Na Universidade de Aveiro (UA) uma equipa de investigadores descobriu um processo simples e inovador que permite reciclar infinitamente os PETs e, com isso, ajudar a solucionar a imensa poluição do planeta com plástico contribuindo assim para o desenvolvimento da Economia Circular e para um desenvolvimento mais sustentável.

“Desenvolvemos uma forma simples, mais verde e contínua de fazer reciclagem de poliésteres [uma das famílias de polímeros mais utilizadas no fabrico de plásticos], tais como o PEF [baseado em açucares das plantas] ou o PET [de origem petroquímica] muito utilizado em garrafas de plástico tipicamente utilizados uma só vez e depois descartadas”, declara Andreia F. Sousa, investigadora do CICECO – Instituto de Materiais de Aveiro, uma das unidades de investigação da UA, citada num comunicado.

A coordenadora do estudo espera que o trabalho agora publicado na revista científica Green Chemistry “possa ser um contributo para resolver um problema global”.  A revista selecionou o estudo da UA para figurar entre os 30 de uma coleção especial da Green Chemistry, o 2022 HOT Green Chemistry article.

“Hoje em dia as formas existentes para reciclar estes poliésteres são limitadas, porque após alguns ciclos de reciclagem os polímeros perdem performance e, portanto, deixam de poder ser utilizados em aplicações de alto valor”, explica a investigadora, acrescentando que, “reciclar quimicamente um polímero como o PET implicava, até agora, várias etapas, algumas muito demoradas e pouco sustentáveis. Com a abordagem descoberta pela equipa da UA isso não acontece porque para além de o polímero reciclado manter sempre as propriedades originais, o processo é realizado num único passo”.

Processo simples, rápido e infinito

O trabalho, que também conta com a assinatura dos investigadores do CICECO Beatriz Agostinho e Armando Silvestre, demonstra ser possível reciclar poliésteres com o recurso a solventes eutécticos, uma mistura de dois ou três compostos químicos que têm um ponto de fusão mais baixo do que os componentes originais, oferecendo vantagens como baixa toxicidade, biodegradabilidade, sustentabilidade e preparação simples. O uso desses solventes no processo, segundo a descoberta da equipa, introduziu uma grande novidade que é o facto de o processo ser realizável num único passo, para além de ser muito simples e poder ser repetido infinitamente.

Antevê-se, com o trabalho concertado desta equipa, um extenso campo de melhoramento deste processo, não só pela aplicação de novos solventes eutéticos, bem como pela otimização e extensão deste processo a outros polímeros de origem fóssil (para além dos PETs) e renovável, no que será, anteveem os investigadores, “uma contribuição essencial para a circularidade destas famílias de polímeros e para o desenvolvimento sustentável deste sector”.

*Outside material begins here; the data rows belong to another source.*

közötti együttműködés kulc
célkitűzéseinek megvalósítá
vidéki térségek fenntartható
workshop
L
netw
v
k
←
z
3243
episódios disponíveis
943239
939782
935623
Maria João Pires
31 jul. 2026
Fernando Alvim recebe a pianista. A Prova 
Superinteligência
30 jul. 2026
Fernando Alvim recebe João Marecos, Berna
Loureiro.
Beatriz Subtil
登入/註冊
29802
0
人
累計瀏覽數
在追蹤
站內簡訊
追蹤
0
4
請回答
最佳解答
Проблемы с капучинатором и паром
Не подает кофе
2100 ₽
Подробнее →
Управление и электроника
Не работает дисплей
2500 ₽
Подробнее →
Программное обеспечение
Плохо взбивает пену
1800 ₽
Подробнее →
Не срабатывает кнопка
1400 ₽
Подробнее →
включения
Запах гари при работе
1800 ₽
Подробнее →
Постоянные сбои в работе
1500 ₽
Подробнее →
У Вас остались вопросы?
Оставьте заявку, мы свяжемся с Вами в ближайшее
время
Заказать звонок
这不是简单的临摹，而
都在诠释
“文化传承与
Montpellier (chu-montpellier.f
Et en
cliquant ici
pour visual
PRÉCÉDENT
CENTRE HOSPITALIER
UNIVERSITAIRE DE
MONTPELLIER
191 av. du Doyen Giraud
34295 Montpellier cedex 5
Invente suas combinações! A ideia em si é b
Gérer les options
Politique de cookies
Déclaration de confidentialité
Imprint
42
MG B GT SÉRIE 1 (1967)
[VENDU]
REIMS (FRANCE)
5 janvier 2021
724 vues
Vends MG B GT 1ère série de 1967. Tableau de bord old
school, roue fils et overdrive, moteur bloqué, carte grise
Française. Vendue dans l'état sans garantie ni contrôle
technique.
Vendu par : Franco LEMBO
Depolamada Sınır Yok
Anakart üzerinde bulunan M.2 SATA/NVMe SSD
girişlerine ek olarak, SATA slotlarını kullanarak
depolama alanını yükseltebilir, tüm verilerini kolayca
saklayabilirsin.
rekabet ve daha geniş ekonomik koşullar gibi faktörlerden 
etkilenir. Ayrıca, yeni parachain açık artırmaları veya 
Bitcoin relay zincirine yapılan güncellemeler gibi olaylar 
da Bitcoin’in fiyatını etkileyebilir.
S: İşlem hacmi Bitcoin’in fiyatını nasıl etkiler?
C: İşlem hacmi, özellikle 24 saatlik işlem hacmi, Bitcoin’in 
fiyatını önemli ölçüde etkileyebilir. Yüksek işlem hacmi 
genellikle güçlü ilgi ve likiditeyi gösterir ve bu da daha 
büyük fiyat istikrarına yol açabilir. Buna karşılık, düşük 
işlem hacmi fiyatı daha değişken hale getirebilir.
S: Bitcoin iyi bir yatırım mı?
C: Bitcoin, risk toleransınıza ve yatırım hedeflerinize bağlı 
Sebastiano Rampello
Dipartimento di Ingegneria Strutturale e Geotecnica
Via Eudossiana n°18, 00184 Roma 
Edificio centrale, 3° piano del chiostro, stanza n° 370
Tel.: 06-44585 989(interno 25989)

Estima-se que cerca de 4900 milhões de toneladas de polímeros estejam acumuladas em ambientes naturais, terrestres e aquáticos, nomeadamente os PETs. Neste sentido, indica Andreia F. Sousa, “a criação de soluções de economia circular para a reutilização e valorização de resíduos poliméricos são desafios globais e estão em linha com a visão da União Europeia para a economia verde e azul e com os Objetivos de Desenvolvimento Sustentável da ONU, nomeadamente o Objetivo 12 – Produção e Consumo Sustentáveis”.